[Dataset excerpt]

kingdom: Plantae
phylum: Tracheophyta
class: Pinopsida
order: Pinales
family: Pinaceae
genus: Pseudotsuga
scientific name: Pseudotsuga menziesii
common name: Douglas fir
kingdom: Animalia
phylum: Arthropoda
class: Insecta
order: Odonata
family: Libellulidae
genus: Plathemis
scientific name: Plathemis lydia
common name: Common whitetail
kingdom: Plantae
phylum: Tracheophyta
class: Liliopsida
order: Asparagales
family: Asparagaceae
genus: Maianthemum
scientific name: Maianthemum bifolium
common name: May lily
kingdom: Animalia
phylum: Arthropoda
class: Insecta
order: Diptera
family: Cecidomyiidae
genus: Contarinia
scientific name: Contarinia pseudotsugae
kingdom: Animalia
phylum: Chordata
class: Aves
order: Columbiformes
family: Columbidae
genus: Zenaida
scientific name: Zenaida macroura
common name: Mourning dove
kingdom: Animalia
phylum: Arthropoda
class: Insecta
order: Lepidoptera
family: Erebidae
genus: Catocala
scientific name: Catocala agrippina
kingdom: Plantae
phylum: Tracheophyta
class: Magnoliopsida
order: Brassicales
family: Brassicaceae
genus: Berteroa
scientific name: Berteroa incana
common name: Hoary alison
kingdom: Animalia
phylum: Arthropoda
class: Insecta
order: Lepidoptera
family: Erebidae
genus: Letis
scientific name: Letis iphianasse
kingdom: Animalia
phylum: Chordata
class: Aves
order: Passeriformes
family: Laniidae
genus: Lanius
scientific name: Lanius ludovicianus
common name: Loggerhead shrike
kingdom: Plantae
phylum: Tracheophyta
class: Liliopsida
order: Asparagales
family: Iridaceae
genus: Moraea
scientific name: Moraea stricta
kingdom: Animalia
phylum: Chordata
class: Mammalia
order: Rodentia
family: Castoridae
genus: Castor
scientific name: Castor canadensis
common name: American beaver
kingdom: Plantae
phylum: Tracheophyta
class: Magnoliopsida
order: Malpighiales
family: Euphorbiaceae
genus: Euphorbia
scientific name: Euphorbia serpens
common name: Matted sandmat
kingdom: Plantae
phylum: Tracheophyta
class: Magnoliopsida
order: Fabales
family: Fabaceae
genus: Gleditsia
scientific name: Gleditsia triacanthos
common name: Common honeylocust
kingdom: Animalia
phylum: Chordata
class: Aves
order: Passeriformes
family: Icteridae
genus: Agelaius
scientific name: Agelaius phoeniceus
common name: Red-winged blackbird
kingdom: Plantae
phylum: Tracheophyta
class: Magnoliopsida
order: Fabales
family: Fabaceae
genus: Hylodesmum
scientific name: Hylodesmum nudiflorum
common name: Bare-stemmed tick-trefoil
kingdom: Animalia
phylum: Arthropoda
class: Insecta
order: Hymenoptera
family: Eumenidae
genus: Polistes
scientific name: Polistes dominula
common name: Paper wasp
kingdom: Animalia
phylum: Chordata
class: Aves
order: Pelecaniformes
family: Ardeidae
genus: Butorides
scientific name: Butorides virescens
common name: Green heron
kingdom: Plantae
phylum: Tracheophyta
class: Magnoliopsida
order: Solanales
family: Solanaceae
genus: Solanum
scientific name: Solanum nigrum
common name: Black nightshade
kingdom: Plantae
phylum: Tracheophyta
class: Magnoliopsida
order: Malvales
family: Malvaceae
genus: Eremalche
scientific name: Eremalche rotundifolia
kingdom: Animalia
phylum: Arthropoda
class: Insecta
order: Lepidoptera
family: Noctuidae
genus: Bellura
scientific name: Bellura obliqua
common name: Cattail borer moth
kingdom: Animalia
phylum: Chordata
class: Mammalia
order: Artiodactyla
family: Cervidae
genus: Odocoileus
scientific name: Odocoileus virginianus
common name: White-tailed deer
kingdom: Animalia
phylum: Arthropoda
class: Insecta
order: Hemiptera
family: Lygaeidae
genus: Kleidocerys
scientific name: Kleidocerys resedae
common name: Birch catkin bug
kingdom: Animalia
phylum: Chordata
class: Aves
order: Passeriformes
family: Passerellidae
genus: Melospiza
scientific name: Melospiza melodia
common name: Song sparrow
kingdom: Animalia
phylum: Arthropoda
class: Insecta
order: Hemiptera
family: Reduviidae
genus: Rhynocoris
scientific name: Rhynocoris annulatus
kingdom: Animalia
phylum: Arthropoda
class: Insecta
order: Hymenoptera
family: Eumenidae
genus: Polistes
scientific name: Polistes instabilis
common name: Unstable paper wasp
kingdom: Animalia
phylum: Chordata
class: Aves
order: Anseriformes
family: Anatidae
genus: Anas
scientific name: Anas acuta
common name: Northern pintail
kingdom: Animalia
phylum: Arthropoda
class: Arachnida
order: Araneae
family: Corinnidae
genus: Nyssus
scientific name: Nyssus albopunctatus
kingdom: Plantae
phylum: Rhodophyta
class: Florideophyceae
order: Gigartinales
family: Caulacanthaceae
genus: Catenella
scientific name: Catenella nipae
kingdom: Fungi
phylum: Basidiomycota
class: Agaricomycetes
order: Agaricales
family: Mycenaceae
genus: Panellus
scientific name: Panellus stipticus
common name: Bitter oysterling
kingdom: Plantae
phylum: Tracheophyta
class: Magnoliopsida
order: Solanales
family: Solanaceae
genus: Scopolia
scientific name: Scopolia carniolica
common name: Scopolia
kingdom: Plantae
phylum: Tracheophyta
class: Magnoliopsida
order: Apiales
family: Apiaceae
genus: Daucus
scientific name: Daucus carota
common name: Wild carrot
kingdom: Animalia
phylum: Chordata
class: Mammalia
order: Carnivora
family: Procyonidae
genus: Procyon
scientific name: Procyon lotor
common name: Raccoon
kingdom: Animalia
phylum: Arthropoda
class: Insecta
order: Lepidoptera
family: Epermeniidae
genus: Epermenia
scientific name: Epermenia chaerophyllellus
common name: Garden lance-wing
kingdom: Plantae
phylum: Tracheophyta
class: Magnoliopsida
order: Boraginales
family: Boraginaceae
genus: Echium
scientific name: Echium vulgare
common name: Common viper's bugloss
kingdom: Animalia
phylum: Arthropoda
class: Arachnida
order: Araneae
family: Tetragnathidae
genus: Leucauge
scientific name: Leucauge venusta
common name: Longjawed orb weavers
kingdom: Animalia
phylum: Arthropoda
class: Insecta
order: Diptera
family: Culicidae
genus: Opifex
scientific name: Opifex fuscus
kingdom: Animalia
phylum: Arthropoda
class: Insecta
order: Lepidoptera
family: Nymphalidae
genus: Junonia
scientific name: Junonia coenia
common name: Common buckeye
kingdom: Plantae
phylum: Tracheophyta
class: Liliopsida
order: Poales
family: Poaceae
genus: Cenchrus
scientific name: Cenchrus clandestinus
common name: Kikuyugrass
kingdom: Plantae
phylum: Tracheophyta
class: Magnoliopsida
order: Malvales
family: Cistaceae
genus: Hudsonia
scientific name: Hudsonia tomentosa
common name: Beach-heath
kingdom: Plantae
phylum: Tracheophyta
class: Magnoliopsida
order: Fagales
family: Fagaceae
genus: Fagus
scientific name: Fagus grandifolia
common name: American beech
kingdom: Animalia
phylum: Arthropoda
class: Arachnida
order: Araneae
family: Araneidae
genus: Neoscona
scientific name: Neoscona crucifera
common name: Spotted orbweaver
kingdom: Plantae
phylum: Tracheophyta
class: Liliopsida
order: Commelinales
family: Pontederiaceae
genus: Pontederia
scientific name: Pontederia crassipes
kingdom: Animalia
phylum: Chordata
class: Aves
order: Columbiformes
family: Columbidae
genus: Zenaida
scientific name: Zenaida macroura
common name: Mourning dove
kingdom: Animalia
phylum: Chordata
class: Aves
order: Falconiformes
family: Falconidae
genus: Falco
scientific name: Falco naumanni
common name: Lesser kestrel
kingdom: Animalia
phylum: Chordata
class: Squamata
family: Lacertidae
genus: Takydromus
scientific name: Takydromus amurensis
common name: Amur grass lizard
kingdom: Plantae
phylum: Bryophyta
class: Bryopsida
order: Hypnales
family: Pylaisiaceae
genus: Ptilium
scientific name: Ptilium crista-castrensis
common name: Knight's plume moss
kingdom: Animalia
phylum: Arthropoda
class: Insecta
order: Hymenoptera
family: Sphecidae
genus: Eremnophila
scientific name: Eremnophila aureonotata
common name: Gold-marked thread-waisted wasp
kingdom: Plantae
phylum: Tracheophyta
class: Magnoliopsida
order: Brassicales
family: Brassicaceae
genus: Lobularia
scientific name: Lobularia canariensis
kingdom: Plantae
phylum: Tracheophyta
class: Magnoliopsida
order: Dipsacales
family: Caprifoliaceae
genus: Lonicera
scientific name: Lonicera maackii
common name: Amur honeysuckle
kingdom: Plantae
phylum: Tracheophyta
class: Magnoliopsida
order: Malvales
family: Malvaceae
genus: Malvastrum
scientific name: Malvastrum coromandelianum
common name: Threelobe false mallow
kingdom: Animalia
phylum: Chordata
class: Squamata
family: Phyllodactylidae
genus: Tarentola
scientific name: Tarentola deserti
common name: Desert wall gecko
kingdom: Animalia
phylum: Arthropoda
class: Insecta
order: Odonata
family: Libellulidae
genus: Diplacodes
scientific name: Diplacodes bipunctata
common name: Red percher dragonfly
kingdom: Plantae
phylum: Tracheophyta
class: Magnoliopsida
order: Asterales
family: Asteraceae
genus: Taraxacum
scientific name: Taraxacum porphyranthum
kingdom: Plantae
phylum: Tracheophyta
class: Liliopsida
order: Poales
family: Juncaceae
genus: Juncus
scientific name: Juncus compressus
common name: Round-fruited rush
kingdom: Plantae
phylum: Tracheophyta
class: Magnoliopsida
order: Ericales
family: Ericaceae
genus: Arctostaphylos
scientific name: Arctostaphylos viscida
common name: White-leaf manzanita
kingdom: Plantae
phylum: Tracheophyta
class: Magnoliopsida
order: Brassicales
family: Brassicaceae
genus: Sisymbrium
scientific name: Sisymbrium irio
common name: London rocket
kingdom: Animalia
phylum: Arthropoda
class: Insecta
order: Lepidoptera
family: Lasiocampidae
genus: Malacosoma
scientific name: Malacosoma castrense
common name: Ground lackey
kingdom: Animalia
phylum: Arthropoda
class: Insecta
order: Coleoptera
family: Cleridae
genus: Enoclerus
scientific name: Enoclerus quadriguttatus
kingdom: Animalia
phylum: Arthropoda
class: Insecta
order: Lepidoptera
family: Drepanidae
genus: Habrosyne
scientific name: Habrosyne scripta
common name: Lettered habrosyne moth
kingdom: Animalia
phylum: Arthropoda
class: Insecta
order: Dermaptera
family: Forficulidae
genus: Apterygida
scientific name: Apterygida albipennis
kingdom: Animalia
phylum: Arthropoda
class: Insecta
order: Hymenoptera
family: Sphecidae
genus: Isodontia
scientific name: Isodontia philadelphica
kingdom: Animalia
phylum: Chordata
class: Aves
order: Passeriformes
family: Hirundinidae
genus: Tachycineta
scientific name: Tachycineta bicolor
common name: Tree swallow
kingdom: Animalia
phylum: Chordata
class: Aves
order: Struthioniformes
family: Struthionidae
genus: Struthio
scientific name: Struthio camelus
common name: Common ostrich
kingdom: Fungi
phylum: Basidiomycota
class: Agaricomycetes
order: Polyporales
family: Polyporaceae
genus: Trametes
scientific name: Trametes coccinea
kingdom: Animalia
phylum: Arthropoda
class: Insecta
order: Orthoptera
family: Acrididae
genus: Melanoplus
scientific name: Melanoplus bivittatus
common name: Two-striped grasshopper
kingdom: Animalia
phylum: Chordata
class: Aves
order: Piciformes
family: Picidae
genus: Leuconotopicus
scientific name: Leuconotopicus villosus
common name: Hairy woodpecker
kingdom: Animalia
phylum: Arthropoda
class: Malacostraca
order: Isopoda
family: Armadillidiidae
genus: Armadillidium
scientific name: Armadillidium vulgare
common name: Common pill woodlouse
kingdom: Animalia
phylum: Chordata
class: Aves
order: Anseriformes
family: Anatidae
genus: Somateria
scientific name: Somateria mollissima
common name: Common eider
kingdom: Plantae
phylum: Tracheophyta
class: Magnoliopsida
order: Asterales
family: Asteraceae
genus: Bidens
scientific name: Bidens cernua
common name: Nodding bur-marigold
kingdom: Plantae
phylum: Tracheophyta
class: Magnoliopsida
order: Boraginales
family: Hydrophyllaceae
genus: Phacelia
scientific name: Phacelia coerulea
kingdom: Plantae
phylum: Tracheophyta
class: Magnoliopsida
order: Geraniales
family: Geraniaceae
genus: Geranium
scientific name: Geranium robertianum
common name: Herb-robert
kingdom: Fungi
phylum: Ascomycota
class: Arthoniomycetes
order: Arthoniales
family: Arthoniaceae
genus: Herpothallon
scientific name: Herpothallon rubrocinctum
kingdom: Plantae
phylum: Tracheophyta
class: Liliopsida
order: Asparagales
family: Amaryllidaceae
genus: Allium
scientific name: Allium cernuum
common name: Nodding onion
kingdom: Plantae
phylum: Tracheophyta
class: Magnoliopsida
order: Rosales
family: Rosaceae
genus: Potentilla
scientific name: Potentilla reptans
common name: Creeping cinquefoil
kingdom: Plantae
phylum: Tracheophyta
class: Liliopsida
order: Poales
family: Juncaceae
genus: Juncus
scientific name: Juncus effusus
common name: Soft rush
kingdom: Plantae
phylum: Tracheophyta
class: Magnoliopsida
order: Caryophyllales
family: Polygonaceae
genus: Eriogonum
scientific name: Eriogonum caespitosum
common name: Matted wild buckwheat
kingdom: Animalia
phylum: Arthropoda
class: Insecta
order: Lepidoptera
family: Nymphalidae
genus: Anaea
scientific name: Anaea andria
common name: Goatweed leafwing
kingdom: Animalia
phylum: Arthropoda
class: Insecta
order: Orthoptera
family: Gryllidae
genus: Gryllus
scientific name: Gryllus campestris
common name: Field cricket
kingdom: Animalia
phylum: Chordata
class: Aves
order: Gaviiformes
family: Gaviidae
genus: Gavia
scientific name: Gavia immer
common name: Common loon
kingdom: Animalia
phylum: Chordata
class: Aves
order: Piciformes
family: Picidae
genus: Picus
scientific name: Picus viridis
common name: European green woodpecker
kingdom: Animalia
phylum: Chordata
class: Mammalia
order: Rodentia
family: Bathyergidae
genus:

▶ Task description: Write out everything from the start of the records down to the line containing "genus: Maianthemum", switching every "common name" to "vernacular name" and leaving all else unchanged.

▶ Solved problem:
kingdom: Plantae
phylum: Tracheophyta
class: Pinopsida
order: Pinales
family: Pinaceae
genus: Pseudotsuga
scientific name: Pseudotsuga menziesii
vernacular name: Douglas fir
kingdom: Animalia
phylum: Arthropoda
class: Insecta
order: Odonata
family: Libellulidae
genus: Plathemis
scientific name: Plathemis lydia
vernacular name: Common whitetail
kingdom: Plantae
phylum: Tracheophyta
class: Liliopsida
order: Asparagales
family: Asparagaceae
genus: Maianthemum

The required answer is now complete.